The lines to repeat are those below from the one containing "Transport Advertising in Mablethorpe" down to the one containing "Barclays Industrial Sele", both included; reproduce them exactly and nothing else.
Start of Dataset extract
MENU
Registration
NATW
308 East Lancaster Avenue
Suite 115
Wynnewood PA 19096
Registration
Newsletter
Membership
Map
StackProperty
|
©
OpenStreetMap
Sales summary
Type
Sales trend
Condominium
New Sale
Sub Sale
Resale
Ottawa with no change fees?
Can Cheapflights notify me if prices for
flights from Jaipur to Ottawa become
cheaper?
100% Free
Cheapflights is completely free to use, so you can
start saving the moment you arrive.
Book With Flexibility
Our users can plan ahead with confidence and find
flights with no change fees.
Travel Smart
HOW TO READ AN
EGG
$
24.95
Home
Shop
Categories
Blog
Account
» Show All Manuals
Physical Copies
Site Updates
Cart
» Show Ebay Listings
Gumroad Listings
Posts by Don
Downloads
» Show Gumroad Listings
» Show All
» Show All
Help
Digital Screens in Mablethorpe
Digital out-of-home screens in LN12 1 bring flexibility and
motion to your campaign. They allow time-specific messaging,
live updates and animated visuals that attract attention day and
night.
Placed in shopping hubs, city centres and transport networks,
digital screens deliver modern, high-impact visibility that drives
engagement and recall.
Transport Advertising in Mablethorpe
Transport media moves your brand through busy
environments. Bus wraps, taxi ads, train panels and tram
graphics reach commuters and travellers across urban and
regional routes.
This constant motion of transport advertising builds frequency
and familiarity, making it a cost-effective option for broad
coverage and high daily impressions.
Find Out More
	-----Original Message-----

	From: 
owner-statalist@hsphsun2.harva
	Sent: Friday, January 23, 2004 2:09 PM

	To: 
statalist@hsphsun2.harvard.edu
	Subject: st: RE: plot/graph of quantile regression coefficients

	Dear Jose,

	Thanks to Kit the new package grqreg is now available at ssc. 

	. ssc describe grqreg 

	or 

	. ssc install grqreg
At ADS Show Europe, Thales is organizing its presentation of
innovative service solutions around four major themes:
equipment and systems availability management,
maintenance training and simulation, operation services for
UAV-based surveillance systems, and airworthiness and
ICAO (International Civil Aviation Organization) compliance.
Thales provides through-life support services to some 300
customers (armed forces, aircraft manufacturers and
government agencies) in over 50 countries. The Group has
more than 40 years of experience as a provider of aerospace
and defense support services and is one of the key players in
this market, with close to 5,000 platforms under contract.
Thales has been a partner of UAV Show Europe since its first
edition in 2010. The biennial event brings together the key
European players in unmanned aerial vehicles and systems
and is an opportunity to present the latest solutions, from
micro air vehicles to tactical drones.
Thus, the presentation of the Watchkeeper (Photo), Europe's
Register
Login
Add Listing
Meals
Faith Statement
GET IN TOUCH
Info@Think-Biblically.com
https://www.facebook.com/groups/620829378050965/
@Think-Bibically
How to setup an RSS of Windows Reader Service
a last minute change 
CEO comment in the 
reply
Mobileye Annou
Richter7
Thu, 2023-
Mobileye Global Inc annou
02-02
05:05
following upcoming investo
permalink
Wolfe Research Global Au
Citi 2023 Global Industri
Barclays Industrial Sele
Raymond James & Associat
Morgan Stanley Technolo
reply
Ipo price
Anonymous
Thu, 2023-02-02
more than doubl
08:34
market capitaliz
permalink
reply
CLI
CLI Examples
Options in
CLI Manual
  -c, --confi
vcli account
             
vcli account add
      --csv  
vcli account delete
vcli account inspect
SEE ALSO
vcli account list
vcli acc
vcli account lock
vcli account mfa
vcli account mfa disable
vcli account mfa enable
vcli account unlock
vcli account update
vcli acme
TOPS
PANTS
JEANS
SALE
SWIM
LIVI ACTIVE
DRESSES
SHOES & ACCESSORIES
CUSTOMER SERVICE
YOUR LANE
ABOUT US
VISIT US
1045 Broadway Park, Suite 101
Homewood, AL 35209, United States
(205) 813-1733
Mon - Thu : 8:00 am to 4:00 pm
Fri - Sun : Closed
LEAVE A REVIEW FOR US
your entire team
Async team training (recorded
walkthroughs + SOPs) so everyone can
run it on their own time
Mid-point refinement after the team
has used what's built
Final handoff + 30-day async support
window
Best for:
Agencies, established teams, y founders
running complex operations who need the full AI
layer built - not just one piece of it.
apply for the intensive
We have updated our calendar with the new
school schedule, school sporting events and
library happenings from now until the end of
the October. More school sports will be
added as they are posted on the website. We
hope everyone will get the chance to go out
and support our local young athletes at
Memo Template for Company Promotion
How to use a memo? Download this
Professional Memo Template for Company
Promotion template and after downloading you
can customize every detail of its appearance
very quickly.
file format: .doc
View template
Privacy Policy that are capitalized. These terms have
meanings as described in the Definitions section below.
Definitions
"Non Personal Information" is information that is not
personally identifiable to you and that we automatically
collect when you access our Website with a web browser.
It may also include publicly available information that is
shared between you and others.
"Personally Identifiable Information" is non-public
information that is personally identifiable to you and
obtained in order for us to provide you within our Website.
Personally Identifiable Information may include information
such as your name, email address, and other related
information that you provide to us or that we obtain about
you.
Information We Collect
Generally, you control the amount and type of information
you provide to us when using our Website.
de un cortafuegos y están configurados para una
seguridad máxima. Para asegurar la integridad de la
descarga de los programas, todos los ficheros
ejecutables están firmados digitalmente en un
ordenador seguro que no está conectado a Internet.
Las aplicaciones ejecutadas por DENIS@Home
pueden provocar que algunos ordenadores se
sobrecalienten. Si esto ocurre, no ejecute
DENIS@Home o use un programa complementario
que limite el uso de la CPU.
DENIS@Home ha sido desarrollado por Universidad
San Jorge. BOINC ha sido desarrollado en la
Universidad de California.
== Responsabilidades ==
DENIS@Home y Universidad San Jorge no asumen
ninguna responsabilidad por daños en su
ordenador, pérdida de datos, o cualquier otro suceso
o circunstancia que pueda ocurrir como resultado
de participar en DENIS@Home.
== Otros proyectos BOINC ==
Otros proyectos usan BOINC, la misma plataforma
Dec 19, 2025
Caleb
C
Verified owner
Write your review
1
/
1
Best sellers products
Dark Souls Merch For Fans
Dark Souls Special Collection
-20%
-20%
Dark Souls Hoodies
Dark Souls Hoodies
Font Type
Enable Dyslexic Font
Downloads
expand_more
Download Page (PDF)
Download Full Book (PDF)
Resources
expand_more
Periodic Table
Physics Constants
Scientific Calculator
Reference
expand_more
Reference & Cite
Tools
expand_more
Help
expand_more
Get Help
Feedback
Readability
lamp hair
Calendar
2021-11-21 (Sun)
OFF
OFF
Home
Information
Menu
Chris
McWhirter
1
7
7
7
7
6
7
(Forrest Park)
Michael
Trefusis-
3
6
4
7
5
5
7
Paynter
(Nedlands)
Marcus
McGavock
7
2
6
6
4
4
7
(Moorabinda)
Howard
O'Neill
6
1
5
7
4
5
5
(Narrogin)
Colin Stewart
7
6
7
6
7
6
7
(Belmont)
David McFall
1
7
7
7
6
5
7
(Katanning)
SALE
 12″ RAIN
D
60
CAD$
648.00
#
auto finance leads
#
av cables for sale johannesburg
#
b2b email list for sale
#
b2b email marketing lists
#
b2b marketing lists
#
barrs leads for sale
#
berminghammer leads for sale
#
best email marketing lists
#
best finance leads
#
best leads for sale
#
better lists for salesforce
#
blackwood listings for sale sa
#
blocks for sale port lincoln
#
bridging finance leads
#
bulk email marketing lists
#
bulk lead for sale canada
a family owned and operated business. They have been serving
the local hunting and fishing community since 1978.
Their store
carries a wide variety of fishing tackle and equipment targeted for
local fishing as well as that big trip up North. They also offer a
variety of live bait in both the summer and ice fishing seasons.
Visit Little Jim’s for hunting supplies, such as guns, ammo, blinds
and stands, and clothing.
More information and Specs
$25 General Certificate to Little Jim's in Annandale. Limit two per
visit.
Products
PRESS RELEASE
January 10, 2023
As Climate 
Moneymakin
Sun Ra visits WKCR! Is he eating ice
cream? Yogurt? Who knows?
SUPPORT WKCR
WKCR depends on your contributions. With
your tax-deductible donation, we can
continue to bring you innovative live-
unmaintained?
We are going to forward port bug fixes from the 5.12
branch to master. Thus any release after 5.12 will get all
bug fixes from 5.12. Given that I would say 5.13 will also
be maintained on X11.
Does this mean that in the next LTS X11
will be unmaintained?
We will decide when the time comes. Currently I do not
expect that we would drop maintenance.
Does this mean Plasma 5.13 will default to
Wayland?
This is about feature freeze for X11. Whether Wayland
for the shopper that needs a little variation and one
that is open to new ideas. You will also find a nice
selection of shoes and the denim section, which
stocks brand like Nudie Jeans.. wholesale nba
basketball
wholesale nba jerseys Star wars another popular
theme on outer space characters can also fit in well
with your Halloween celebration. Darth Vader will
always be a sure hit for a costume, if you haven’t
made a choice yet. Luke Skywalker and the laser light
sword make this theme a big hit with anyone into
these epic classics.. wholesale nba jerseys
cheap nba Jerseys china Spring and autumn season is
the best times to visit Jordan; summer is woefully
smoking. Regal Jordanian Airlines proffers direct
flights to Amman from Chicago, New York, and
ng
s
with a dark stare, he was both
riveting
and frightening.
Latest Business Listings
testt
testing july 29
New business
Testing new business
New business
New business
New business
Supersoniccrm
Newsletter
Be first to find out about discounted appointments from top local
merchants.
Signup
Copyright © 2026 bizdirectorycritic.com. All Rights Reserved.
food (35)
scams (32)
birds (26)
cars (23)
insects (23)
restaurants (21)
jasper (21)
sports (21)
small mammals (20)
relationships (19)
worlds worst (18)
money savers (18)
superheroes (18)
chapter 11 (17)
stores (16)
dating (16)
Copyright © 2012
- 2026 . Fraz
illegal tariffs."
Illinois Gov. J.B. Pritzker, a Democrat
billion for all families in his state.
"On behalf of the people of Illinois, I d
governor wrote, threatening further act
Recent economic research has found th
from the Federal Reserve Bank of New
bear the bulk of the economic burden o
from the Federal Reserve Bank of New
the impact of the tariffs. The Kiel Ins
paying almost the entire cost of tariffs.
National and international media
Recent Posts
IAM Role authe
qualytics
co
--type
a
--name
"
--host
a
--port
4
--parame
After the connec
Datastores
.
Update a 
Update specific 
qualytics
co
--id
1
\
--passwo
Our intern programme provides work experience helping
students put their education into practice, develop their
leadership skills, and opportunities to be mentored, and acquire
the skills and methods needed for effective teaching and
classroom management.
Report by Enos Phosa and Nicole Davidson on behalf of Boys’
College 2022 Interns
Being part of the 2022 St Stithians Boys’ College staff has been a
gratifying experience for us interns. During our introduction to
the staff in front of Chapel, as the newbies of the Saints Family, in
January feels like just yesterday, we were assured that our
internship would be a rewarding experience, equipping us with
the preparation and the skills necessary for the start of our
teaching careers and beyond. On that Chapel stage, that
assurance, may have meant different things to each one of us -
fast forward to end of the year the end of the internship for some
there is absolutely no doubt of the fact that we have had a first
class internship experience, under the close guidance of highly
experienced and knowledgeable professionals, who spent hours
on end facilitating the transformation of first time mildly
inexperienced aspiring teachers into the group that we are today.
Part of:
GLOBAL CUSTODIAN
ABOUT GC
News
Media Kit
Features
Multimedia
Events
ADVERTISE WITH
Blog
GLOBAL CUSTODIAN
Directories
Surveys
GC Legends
End of Dataset extract
● Solved problem:
Transport Advertising in Mablethorpe
Transport media moves your brand through busy
environments. Bus wraps, taxi ads, train panels and tram
graphics reach commuters and travellers across urban and
regional routes.
This constant motion of transport advertising builds frequency
and familiarity, making it a cost-effective option for broad
coverage and high daily impressions.
Find Out More
	-----Original Message-----

	From: 
owner-statalist@hsphsun2.harva
	Sent: Friday, January 23, 2004 2:09 PM

	To: 
statalist@hsphsun2.harvard.edu
	Subject: st: RE: plot/graph of quantile regression coefficients

	Dear Jose,

	Thanks to Kit the new package grqreg is now available at ssc. 

	. ssc describe grqreg 

	or 

	. ssc install grqreg
At ADS Show Europe, Thales is organizing its presentation of
innovative service solutions around four major themes:
equipment and systems availability management,
maintenance training and simulation, operation services for
UAV-based surveillance systems, and airworthiness and
ICAO (International Civil Aviation Organization) compliance.
Thales provides through-life support services to some 300
customers (armed forces, aircraft manufacturers and
government agencies) in over 50 countries. The Group has
more than 40 years of experience as a provider of aerospace
and defense support services and is one of the key players in
this market, with close to 5,000 platforms under contract.
Thales has been a partner of UAV Show Europe since its first
edition in 2010. The biennial event brings together the key
European players in unmanned aerial vehicles and systems
and is an opportunity to present the latest solutions, from
micro air vehicles to tactical drones.
Thus, the presentation of the Watchkeeper (Photo), Europe's
Register
Login
Add Listing
Meals
Faith Statement
GET IN TOUCH
Info@Think-Biblically.com
https://www.facebook.com/groups/620829378050965/
@Think-Bibically
How to setup an RSS of Windows Reader Service
a last minute change 
CEO comment in the 
reply
Mobileye Annou
Richter7
Thu, 2023-
Mobileye Global Inc annou
02-02
05:05
following upcoming investo
permalink
Wolfe Research Global Au
Citi 2023 Global Industri
Barclays Industrial Sele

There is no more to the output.